Política
Milei acusa Lula de 'campanha anti-Argentina' após reação diplomática do Brasil
Presidente argentino intensifica ataques ao governo brasileiro e ao STF; Itamaraty convocou embaixador em resposta a ofensas em evento do PL
Uma nova crise diplomática se instalou entre Brasília e Buenos Aires. O presidente da Argentina, Javier Milei, acusou o presidente Luiz Inácio Lula da Silva de comandar uma suposta campanha "anti-Argentina". A declaração foi dada logo após o governo brasileiro convocar o embaixador do Brasil em Buenos Aires, Julio Bitelli, para consultas — um dos movimentos de maior desagrado na diplomacia.
A reação do Itamaraty ocorre em resposta a fortes ofensas proferidas por Milei durante a convenção do PL (Partido Liberal) no Brasil, evento que oficializou a pré-candidatura de Flávio Bolsonaro à Presidência. No discurso proferido em solo brasileiro, o mandatário argentino chamou Lula de "presidiário" e direcionou ofensas pesadas ao ministro do Supremo Tribunal Federal (STF), Alexandre de Moraes, a quem se referiu como "lixo careca".
De acordo com a narrativa defendida por Milei, as investidas contra seu país teriam ganhado força durante a Copa do Mundo de 2026, momento em que casos de racismo praticados por torcedores argentinos ganharam ampla repercussão no Brasil. O presidente alega que autoridades e veículos da imprensa brasileira generalizaram os episódios para queimar a imagem do povo argentino.

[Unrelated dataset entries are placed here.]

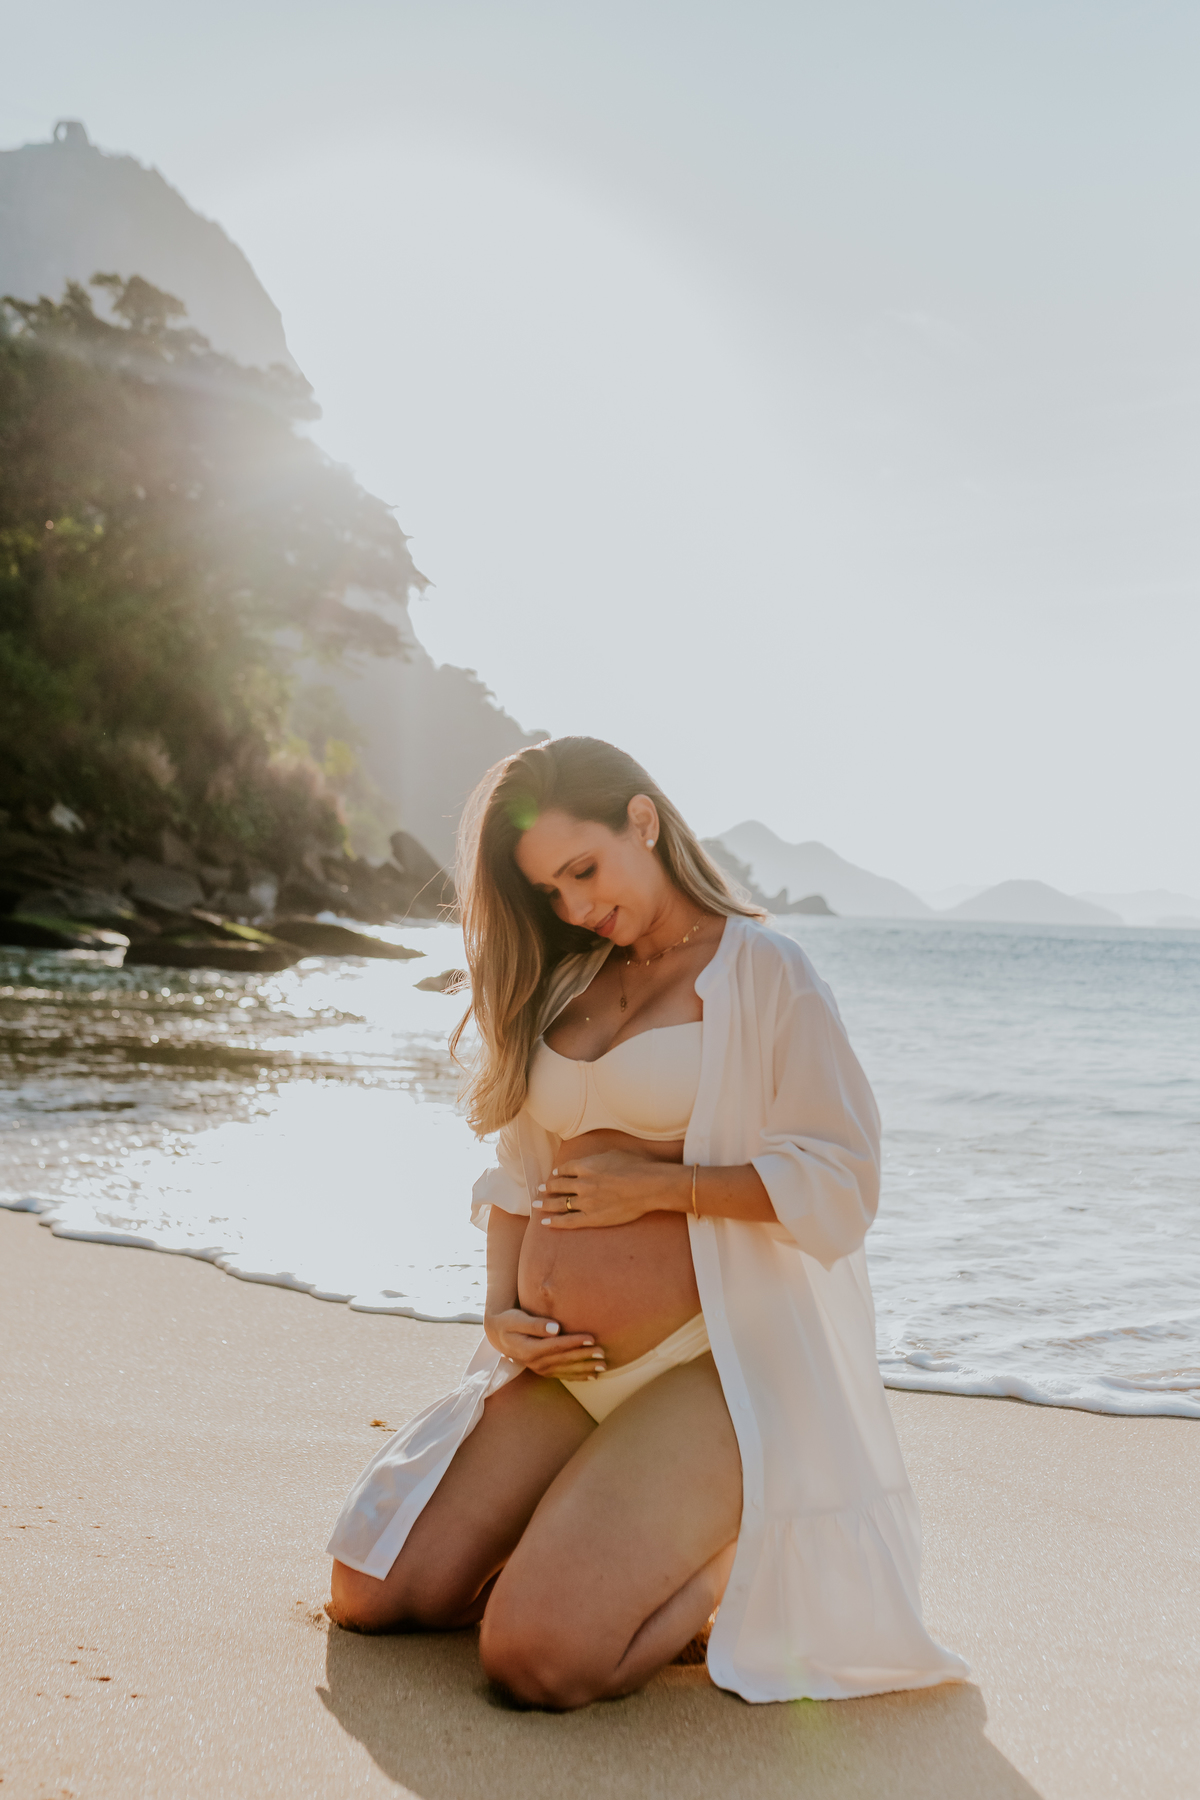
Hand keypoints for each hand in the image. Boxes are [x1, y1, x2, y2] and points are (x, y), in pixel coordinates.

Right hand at [484, 1306, 606, 1377]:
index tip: (591, 1338)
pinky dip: (579, 1376)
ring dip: (585, 1369)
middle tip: (602, 1352)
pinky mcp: (544, 1371)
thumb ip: (535, 1324)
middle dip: (585, 1356)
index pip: (556, 1346)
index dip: (574, 1342)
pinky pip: (564, 1375)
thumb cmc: (510, 1322)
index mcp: (529, 1350)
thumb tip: (555, 1328)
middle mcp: (535, 1363)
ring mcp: (540, 1369)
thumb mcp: (517, 1319)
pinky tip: (593, 1377)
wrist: (500, 1335)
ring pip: (566, 1370)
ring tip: (603, 1366)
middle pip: (564, 1360)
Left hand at [534, 1150, 682, 1229]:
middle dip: (548, 1188)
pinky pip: (568, 1221)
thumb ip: (599, 1157)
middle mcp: (582, 1183)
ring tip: (537, 1205)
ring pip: (560, 1203)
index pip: (566, 1169)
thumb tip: (593, 1159)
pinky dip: (555, 1222)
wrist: (647, 1186)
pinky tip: (545, 1222)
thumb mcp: (615, 1153)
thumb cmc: (636, 1167)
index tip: (553, 1175)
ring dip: (546, 1204)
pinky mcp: (592, 1218)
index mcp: (586, 1166)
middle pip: (559, 1186)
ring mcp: (585, 1202)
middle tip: (540, 1190)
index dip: (558, 1172)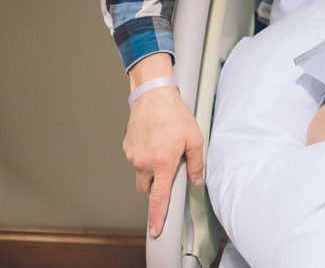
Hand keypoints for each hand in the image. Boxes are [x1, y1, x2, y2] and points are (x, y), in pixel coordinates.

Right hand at [123, 84, 203, 236]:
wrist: (153, 96)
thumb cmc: (175, 114)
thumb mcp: (194, 138)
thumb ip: (196, 162)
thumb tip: (196, 180)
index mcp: (162, 163)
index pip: (159, 197)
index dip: (157, 216)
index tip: (155, 229)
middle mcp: (144, 162)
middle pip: (147, 188)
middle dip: (155, 186)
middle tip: (167, 169)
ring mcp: (133, 155)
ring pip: (141, 172)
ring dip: (150, 167)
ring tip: (163, 147)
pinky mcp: (127, 147)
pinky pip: (136, 158)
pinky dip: (144, 155)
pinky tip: (154, 139)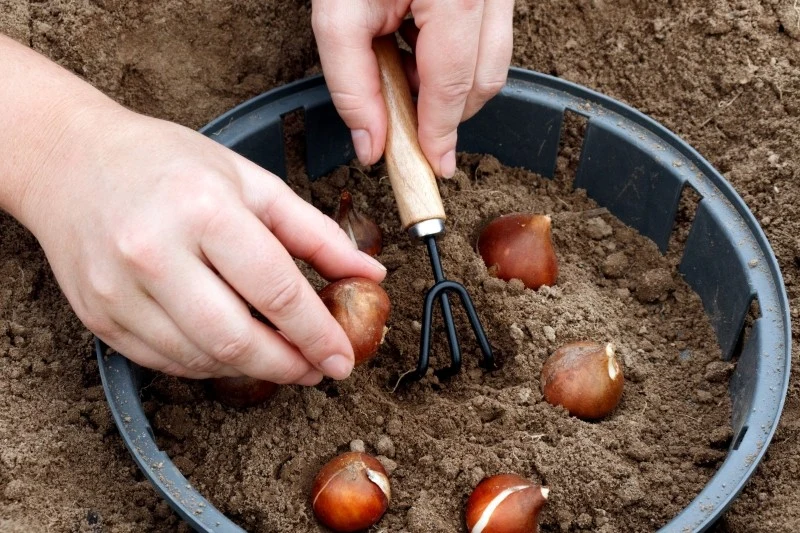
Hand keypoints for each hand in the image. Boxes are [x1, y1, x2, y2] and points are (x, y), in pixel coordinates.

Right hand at [21, 105, 386, 383]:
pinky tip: (231, 348)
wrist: (71, 163)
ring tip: (279, 357)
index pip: (277, 291)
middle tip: (316, 370)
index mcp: (204, 210)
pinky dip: (209, 364)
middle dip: (288, 366)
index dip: (318, 335)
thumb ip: (313, 233)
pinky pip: (166, 362)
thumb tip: (369, 274)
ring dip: (251, 368)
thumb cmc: (169, 165)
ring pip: (202, 359)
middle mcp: (155, 252)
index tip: (342, 359)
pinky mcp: (99, 317)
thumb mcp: (251, 182)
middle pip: (237, 339)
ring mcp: (119, 290)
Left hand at [312, 0, 513, 177]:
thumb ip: (352, 86)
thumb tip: (373, 145)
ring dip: (452, 85)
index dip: (441, 132)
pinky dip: (455, 59)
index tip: (433, 165)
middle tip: (405, 121)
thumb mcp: (337, 14)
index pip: (453, 85)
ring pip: (493, 63)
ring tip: (404, 70)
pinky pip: (488, 38)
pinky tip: (418, 47)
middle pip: (484, 80)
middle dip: (447, 112)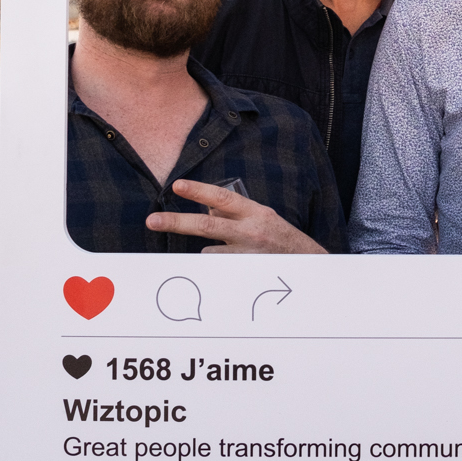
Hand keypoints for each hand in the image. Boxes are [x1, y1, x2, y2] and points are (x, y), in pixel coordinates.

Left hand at [147, 180, 327, 253]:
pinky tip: (235, 268)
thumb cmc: (282, 240)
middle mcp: (251, 232)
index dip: (199, 191)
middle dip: (176, 222)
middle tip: (152, 220)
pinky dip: (220, 267)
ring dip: (211, 253)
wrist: (309, 267)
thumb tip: (206, 206)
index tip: (176, 185)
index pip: (222, 197)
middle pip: (206, 225)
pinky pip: (219, 269)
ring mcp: (247, 255)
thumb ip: (234, 212)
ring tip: (233, 255)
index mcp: (256, 212)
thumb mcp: (262, 218)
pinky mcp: (245, 275)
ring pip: (210, 252)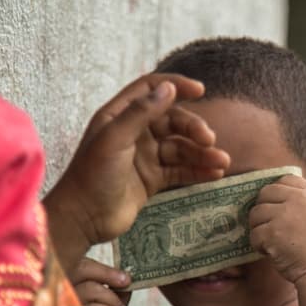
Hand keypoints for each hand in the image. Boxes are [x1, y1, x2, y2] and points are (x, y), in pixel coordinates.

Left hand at [45, 74, 231, 263]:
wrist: (83, 219)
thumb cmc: (92, 175)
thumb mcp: (115, 139)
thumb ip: (141, 112)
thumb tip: (169, 88)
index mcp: (120, 116)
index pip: (151, 90)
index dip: (175, 86)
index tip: (200, 90)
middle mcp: (134, 132)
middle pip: (172, 120)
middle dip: (194, 128)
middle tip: (210, 141)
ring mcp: (145, 156)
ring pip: (181, 147)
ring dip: (202, 153)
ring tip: (222, 163)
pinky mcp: (153, 179)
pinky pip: (181, 170)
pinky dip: (198, 171)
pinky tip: (215, 174)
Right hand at [69, 257, 132, 305]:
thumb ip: (118, 294)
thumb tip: (128, 275)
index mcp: (66, 291)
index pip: (77, 267)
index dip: (101, 268)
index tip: (125, 276)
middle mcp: (58, 298)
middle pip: (80, 270)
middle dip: (107, 274)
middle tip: (126, 281)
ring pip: (90, 289)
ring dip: (112, 299)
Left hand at [247, 175, 305, 284]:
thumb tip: (292, 189)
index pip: (287, 179)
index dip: (277, 193)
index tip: (277, 208)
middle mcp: (301, 200)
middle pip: (267, 192)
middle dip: (264, 209)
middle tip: (269, 226)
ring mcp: (286, 215)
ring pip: (256, 213)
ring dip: (259, 228)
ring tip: (271, 242)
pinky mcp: (273, 232)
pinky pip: (254, 233)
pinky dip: (258, 245)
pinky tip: (270, 252)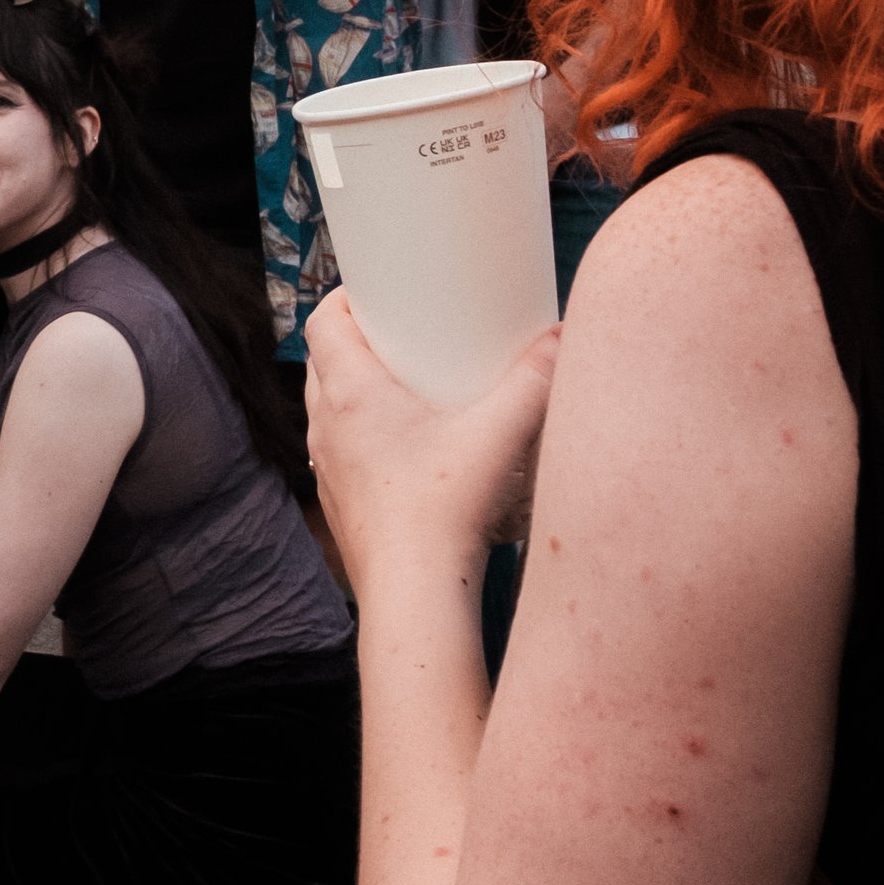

Milei vem sustentando nas últimas semanas que há uma ofensiva coordenada contra o seu governo. O líder argentino rotula esse suposto movimento como uma "batalha cultural" liderada pela esquerda na América Latina.
Para o corpo diplomático brasileiro, as declarações de Milei em evento partidário no Brasil configuram uma grave violação de protocolo. Na práxis internacional, críticas severas entre chefes de Estado costumam ser reservadas a fóruns internacionais ou pronunciamentos em seus próprios territórios, e não proferidas em palanques políticos dentro do país criticado.
A convocação do embaixador Julio Bitelli sinaliza um estremecimento profundo no relacionamento bilateral. O diplomata pode retornar ao posto após um breve período de alinhamento em Brasília ou, em caso de agravamento do cenário, permanecer por tempo indeterminado no Brasil.
Ataques ao STF e apoio a Jair Bolsonaro
O descontentamento de Milei com o judiciário brasileiro se intensificou após ter seu pedido negado para visitar o ex-presidente Jair Bolsonaro, que cumpre prisão domiciliar após condenação por tentativa de golpe de Estado. O presidente argentino classificou a restrição imposta por Alexandre de Moraes como "injusta".
Em nota oficial divulgada logo após o pronunciamento, o presidente do STF, ministro Edson Fachin, repudiou publicamente as ofensas de Milei, classificando-as como uma "referência desrespeitosa a magistrado da mais alta corte do país, feita em solo brasileiro".
O Partido dos Trabalhadores (PT) também emitiu nota de repúdio. O histórico de hostilidades do líder argentino contra o presidente Lula é recorrente — em ocasiões anteriores, o mandatário já havia se referido ao petista como "ladrão".